From Philadelphia came siblings Ethel, Lionel, and John Barrymore, who carried their extraordinary talents from the stage to the screen; singers Jeanette McDonald, Nelson Eddy, Pearl Bailey, and Mario Lanza, whose voices made them stars in both music and film; and the inimitableW.C. Fields, the curmudgeonly comic actor who in the end decided he would rather be in Philadelphia. The epitome of American grace and beauty in the early 1950s, Philadelphia's Grace Kelly would win an Academy Award in 1955, and then leave Hollywood at the height of her career to marry Prince Rainier III of Monaco.
After a series of financial disasters forced Lubin in 1914 to close his Betzwood and Philadelphia operations, Pennsylvania lost its only major film production company. But in the decades that followed, filmmakers continued to use Pennsylvania stories and locations for their motion pictures. Jimmy Stewart, the all-American hero from Indiana, PA, won an Oscar for The Philadelphia Story in 1940. Filmed on a shoestring budget in Chester Springs, The Blob (1958) became a cult classic, as did George Romero's breakthrough horror film Night of the Living Dead produced in Pittsburgh a decade later.
With its gritty urban neighborhoods, historic landscapes, and low cost of production, Pennsylvania in the late 1900s attracted a growing number of filmmakers. The Molly Maguires was filmed in Eckley in 1970; Rocky (1976) made Philadelphia an attractive location for feature films and television series; Slap Shot (1977) and The Deer Hunter (1978) drew Hollywood to western Pennsylvania, and Witness (1985) placed Harrison Ford among the Lancaster County Amish. To attract more filmmakers, Governor Milton Shapp established the Pennsylvania Film Office.

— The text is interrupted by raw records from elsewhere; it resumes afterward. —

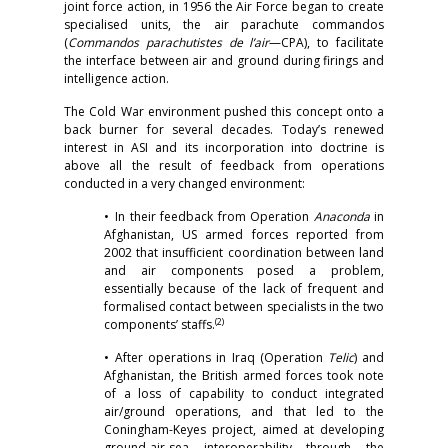
joint force action, in 1956 the Air Force began to create
specialised units, the air parachute commandos
(
Commandos parachutistes de l’air
—CPA), to facilitate
the interface between air and ground during firings and
intelligence action.
The Cold War environment pushed this concept onto a
back burner for several decades. Today’s renewed
interest in ASI and its incorporation into doctrine is
above all the result of feedback from operations
conducted in a very changed environment:
• In their feedback from Operation
Anaconda
in
Afghanistan, US armed forces reported from
2002 that insufficient coordination between land
and air components posed a problem,
essentially because of the lack of frequent and
formalised contact between specialists in the two
(2)
components’ staffs.
• After operations in Iraq (Operation
Telic
) and
Afghanistan, the British armed forces took note
of a loss of capability to conduct integrated
air/ground operations, and that led to the
Coningham-Keyes project, aimed at developing
ground-air-sea interoperability through the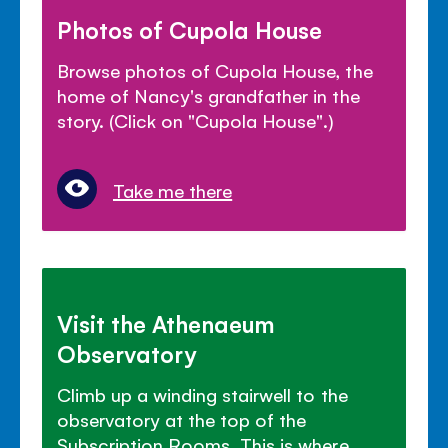
Photos of Cupola House
Browse photos of Cupola House, the
home of Nancy's grandfather in the
story. (Click on "Cupola House".)
Take me there
Visit the Athenaeum
Observatory
Climb up a winding stairwell to the
observatory at the top of the
Subscription Rooms. This is where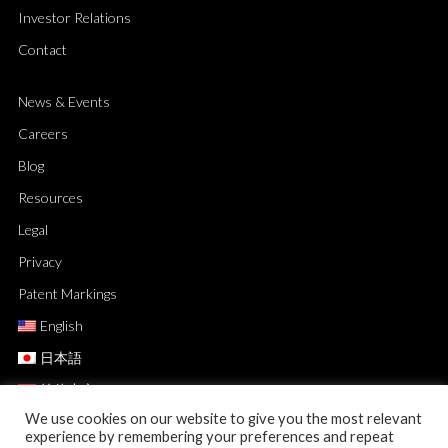
Investor Relations
Contact
News & Events
Careers
Blog
Resources
Legal
Privacy
Patent Markings
English
日本語
简体中文
We use cookies on our website to give you the most relevant
experience by remembering your preferences and repeat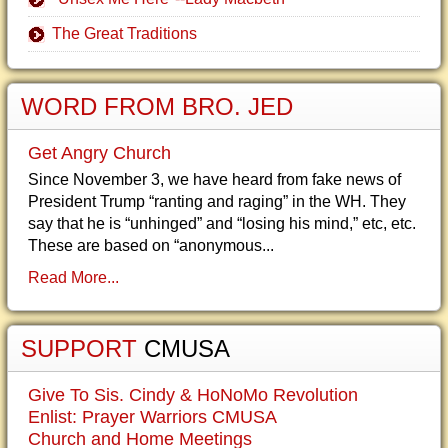
The Great Traditions
WORD FROM BRO. JED
Get Angry Church
Since November 3, we have heard from fake news of
President Trump “ranting and raging” in the WH. They
say that he is “unhinged” and “losing his mind,” etc, etc.
These are based on “anonymous...
Read More...
SUPPORT
CMUSA
Give To Sis. Cindy & HoNoMo Revolution
Enlist: Prayer Warriors CMUSA
Church and Home Meetings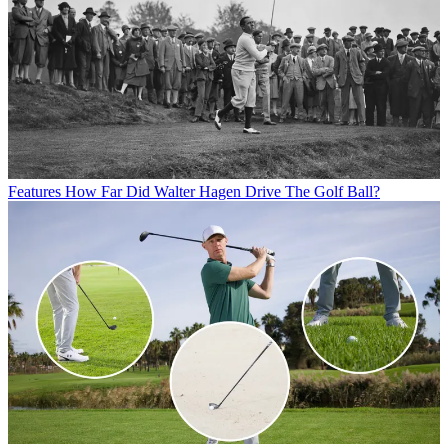
Features
How Far Did Walter Hagen Drive The Golf Ball?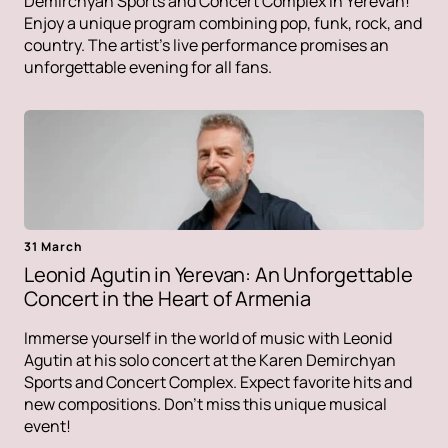
Demirchyan Sports and Concert Complex in Yerevan!
Enjoy a unique program combining pop, funk, rock, and
country. The artist's live performance promises an
unforgettable evening for all fans.
31 March
Leonid Agutin in Yerevan: An Unforgettable
Concert in the Heart of Armenia
Immerse yourself in the world of music with Leonid
Agutin at his solo concert at the Karen Demirchyan
Sports and Concert Complex. Expect favorite hits and
new compositions. Don't miss this unique musical
event!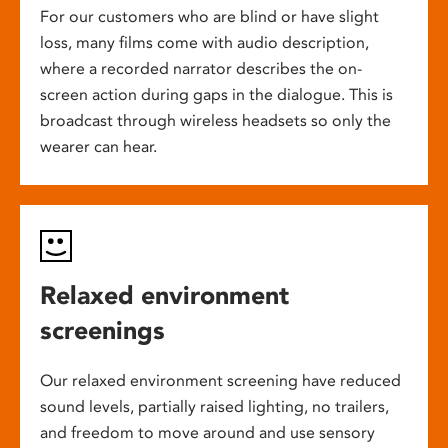
For our customers who are blind or have slight
loss, many films come with audio description,
where a recorded narrator describes the on-
screen action during gaps in the dialogue. This is
broadcast through wireless headsets so only the
wearer can hear.
Relaxed environment
screenings
Our relaxed environment screening have reduced
sound levels, partially raised lighting, no trailers,
and freedom to move around and use sensory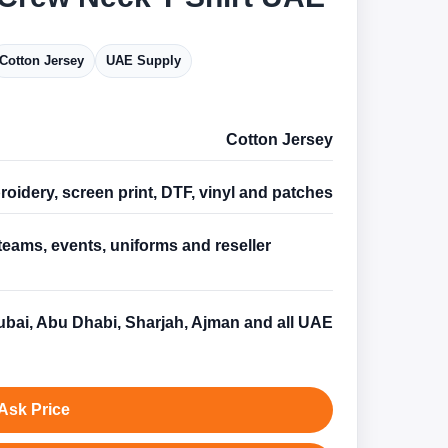
Cotton Jersey
UAE Supply
Cotton Jersey
oidery, screen print, DTF, vinyl and patches
teams, events, uniforms and reseller
s
bai, Abu Dhabi, Sharjah, Ajman and all UAE
Ask Price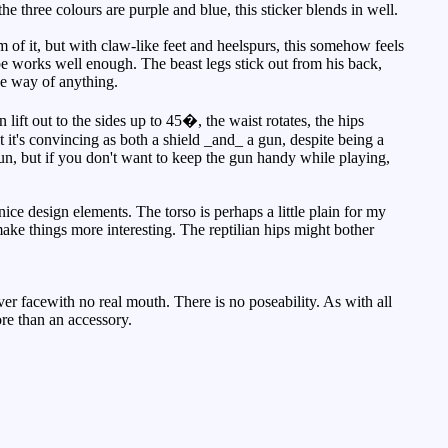
he three colours are purple and blue, this sticker blends in well.
om of it, but with claw-like feet and heelspurs, this somehow feels
ape works well enough. The beast legs stick out from his back,
the way of anything.
lift out to the sides up to 45�, the waist rotates, the hips
it's convincing as both a shield _and_ a gun, despite being a
un, but if you don't want to keep the gun handy while playing,
ce design elements. The torso is perhaps a little plain for my
 make things more interesting. The reptilian hips might bother
er facewith no real mouth. There is no poseability. As with all
more than an accessory.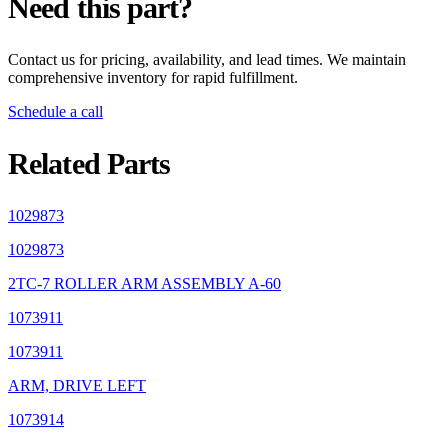
Need this part?
Contact us for pricing, availability, and lead times. We maintain
comprehensive inventory for rapid fulfillment.
Schedule a call
Related Parts
1029873
1029873
2TC-7 ROLLER ARM ASSEMBLY A-60
1073911
1073911
ARM, DRIVE LEFT
1073914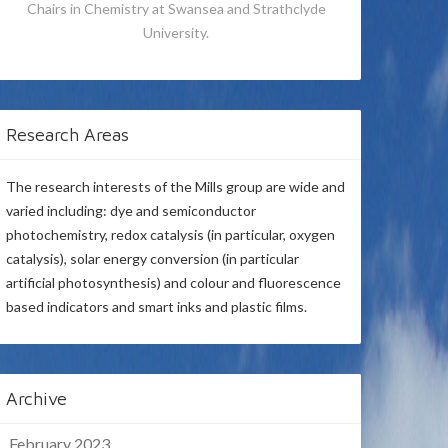
Chairs in Chemistry at Swansea and Strathclyde
University.
Research Areas
The research interests of the Mills group are wide and
varied including: dye and semiconductor
photochemistry, redox catalysis (in particular, oxygen
catalysis), solar energy conversion (in particular
artificial photosynthesis) and colour and fluorescence
based indicators and smart inks and plastic films.
Archive
February 2023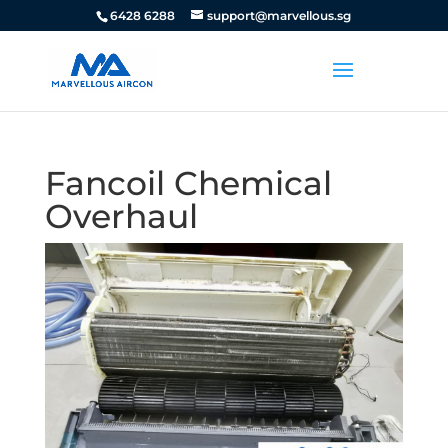
6428 6288
support@marvellous.sg
Fancoil Chemical
Overhaul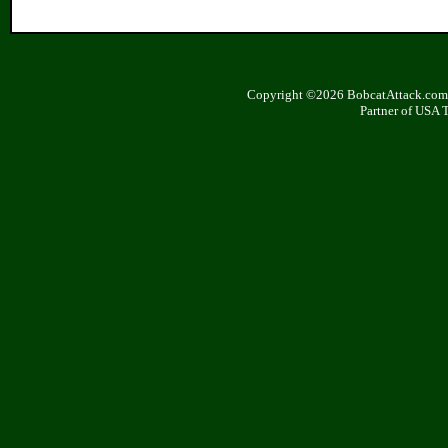
Copyright ©2026 BobcatAttack.com. 
Partner of USA 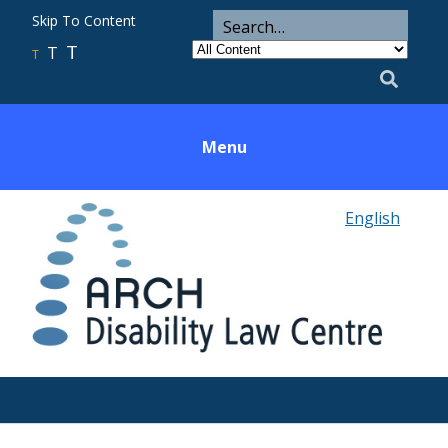
ARCH
Search
Skip To Content
Search
for
Category
T
T
Utility
T
Search
Menu
English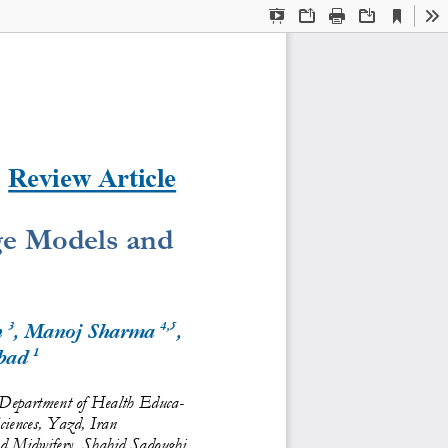
Current
Presentation
Open
Print
Download
To
View
Mode
Review 
Article
ge Models and 
3
4,5
 
, Manoj Sharma 
, 
1
bad 
 Department of Health Educa-
ciences, Yazd, Iran
nd Midwifery, Shahid Sadoughi 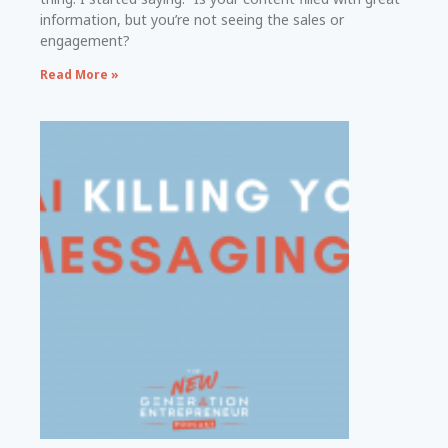
information, but you’re not seeing the sales or
engagement?
Read More »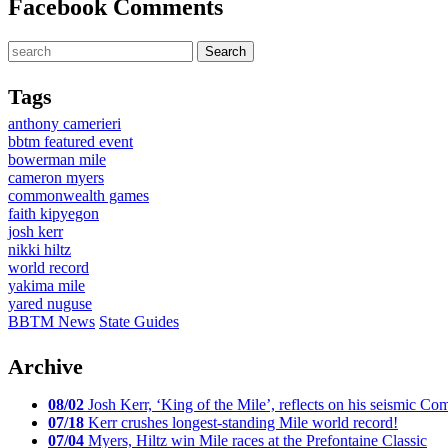
Facebook Comments
Tags
anthony camerieri
bbtm featured event
bowerman mile
cameron myers
commonwealth games
faith kipyegon
josh kerr
nikki hiltz
world record
yakima mile
yared nuguse
BBTM News
State Guides
Archive
08/02
Josh Kerr, ‘King of the Mile’, reflects on his seismic
07/18
Kerr crushes longest-standing Mile world record!
07/04
Myers, Hiltz win Mile races at the Prefontaine Classic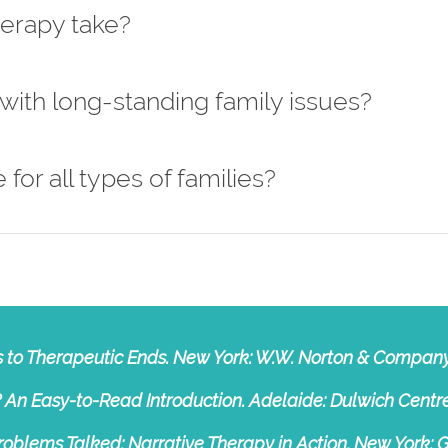
herapy take?
 with long-standing family issues?
 for all types of families?
ns to Therapeutic Ends. New York: W.W. Norton & Company
 An Easy-to-Read Introduction. Adelaide: Dulwich Centre
 Problems Talked: Narrative Therapy in Action. New York: G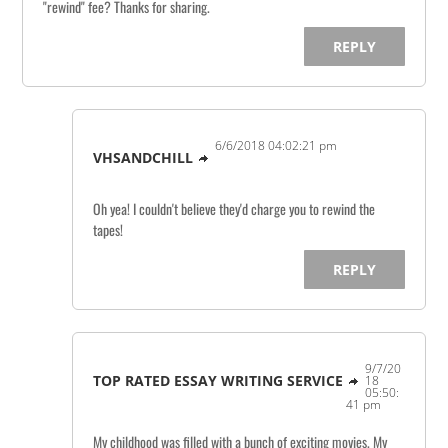
"rewind" fee? Thanks for sharing.
REPLY
6/6/2018 04:02:21 pm
VHSANDCHILL
Oh yea! I couldn't believe they'd charge you to rewind the
tapes!
REPLY
9/7/20
TOP RATED ESSAY WRITING SERVICE
18
05:50:
41 pm
My childhood was filled with a bunch of exciting movies. My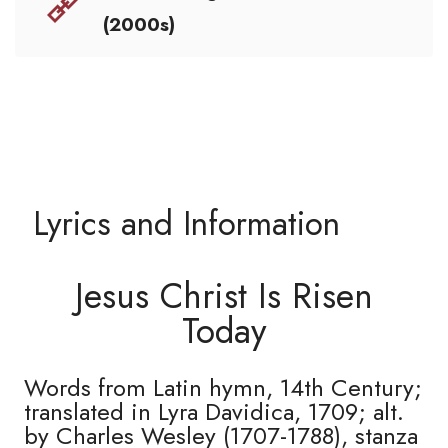
(2000s)
Lyrics and Information
Jesus Christ Is Risen
Today
Words from Latin hymn, 14th Century;
translated in Lyra Davidica, 1709; alt.
by Charles Wesley (1707-1788), stanza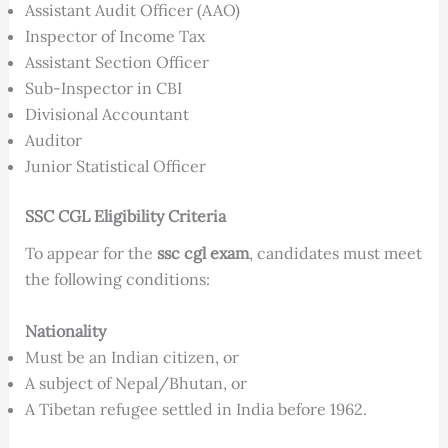
Assistant Audit Officer (AAO)
Inspector of Income Tax
Assistant Section Officer
Sub-Inspector in CBI
Divisional Accountant
Auditor
Junior Statistical Officer
SSC CGL Eligibility Criteria
To appear for the
ssc cgl exam
, candidates must meet
the following conditions:
Nationality
Must be an Indian citizen, or
A subject of Nepal/Bhutan, or
A Tibetan refugee settled in India before 1962.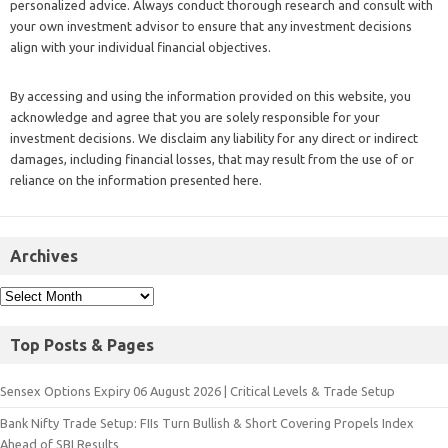
personalized advice. Always conduct thorough research and consult with
your own investment advisor to ensure that any investment decisions
align with your individual financial objectives.
By accessing and using the information provided on this website, you
acknowledge and agree that you are solely responsible for your
investment decisions. We disclaim any liability for any direct or indirect
damages, including financial losses, that may result from the use of or
reliance on the information presented here.
Archives
Top Posts & Pages
Sensex Options Expiry 06 August 2026 | Critical Levels & Trade Setup
Bank Nifty Trade Setup: FIIs Turn Bullish & Short Covering Propels Index
Ahead of SBI Results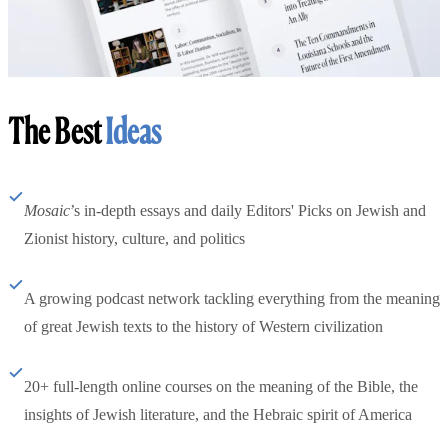
The Best
Ideas
Mosaic
’s in-depth essays and daily Editors' Picks on Jewish and
Zionist history, culture, and politics
A growing podcast network tackling everything from the meaning
of great Jewish texts to the history of Western civilization
20+ full-length online courses on the meaning of the Bible, the
insights of Jewish literature, and the Hebraic spirit of America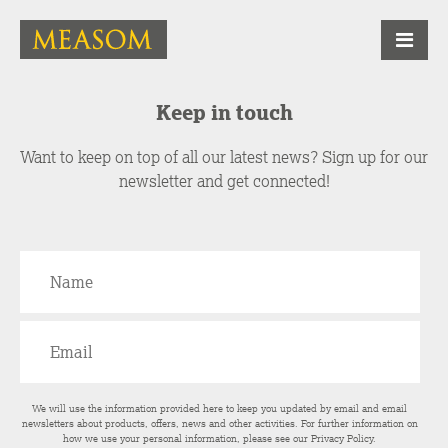
Keep in touch
Want to keep on top of all our latest news? Sign up for our
newsletter and get connected!
We will use the information provided here to keep you updated by email and email
newsletters about products, offers, news and other activities. For further information on
how we use your personal information, please see our
Privacy Policy
.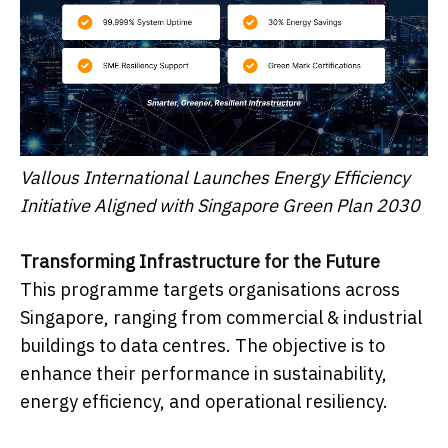
Vallous International Launches Energy Efficiency
Initiative Aligned with Singapore Green Plan 2030
Transforming Infrastructure for the Future
This programme targets organisations across
Singapore, ranging from commercial & industrial
buildings to data centres. The objective is to
enhance their performance in sustainability,
energy efficiency, and operational resiliency.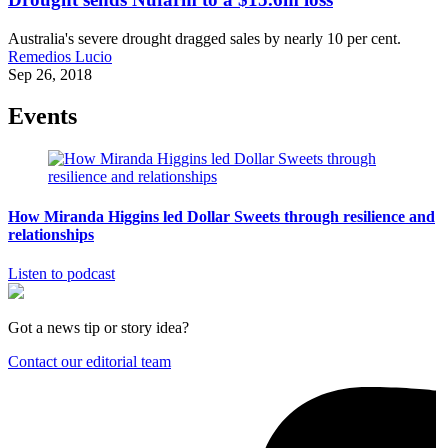
Australia's severe drought dragged sales by nearly 10 per cent.
Remedios Lucio
Sep 26, 2018
Events
How Miranda Higgins led Dollar Sweets through resilience and
relationships
Listen to podcast
Got a news tip or story idea?
Contact our editorial team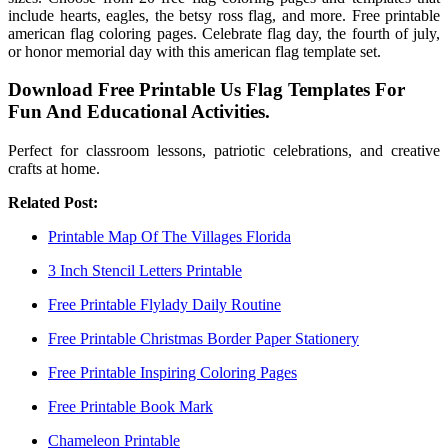
include hearts, eagles, the betsy ross flag, and more. Free printable
american flag coloring pages. Celebrate flag day, the fourth of july,
or honor memorial day with this american flag template set.
Download Free Printable Us Flag Templates For
Fun And Educational Activities.
Perfect for classroom lessons, patriotic celebrations, and creative
crafts at home.
Related Post:
Printable Map Of The Villages Florida
3 Inch Stencil Letters Printable
Free Printable Flylady Daily Routine
Free Printable Christmas Border Paper Stationery
Free Printable Inspiring Coloring Pages
Free Printable Book Mark
Chameleon Printable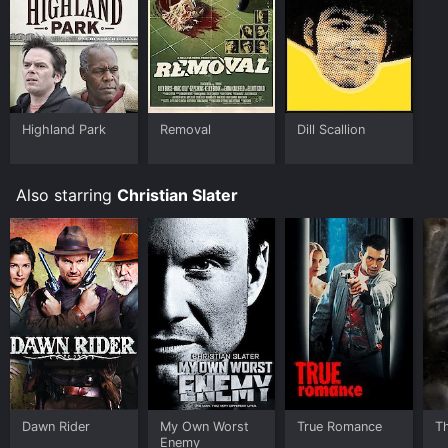
Highland Park
Removal
Dill Scallion
Also starring
Christian Slater
Dawn Rider
My Own Worst
True Romance
T
Enemy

Philadelphia in 1985 and Pittsburgh in 1990 also established film offices that facilitated the production of dozens of feature films, and a smaller number of network television series. In 1994 Philadelphia became the only major studio film to be shot entirely in Philadelphia. Both Tom Hanks and Bruce Springsteen won Oscars for their work in it. Founded in 1991, the Philadelphia Festival of World Cinema emerged as a major national festival. In 1999, M. Night Shyamalan's The Sixth Sense earned seven Oscar nominations. Since then, Shamayalan, who was raised in the Philadelphia suburb of Penn Valley, has based his production company in Conshohocken, giving the Commonwealth its first major film production company since the collapse of the Lubin Films in 1914.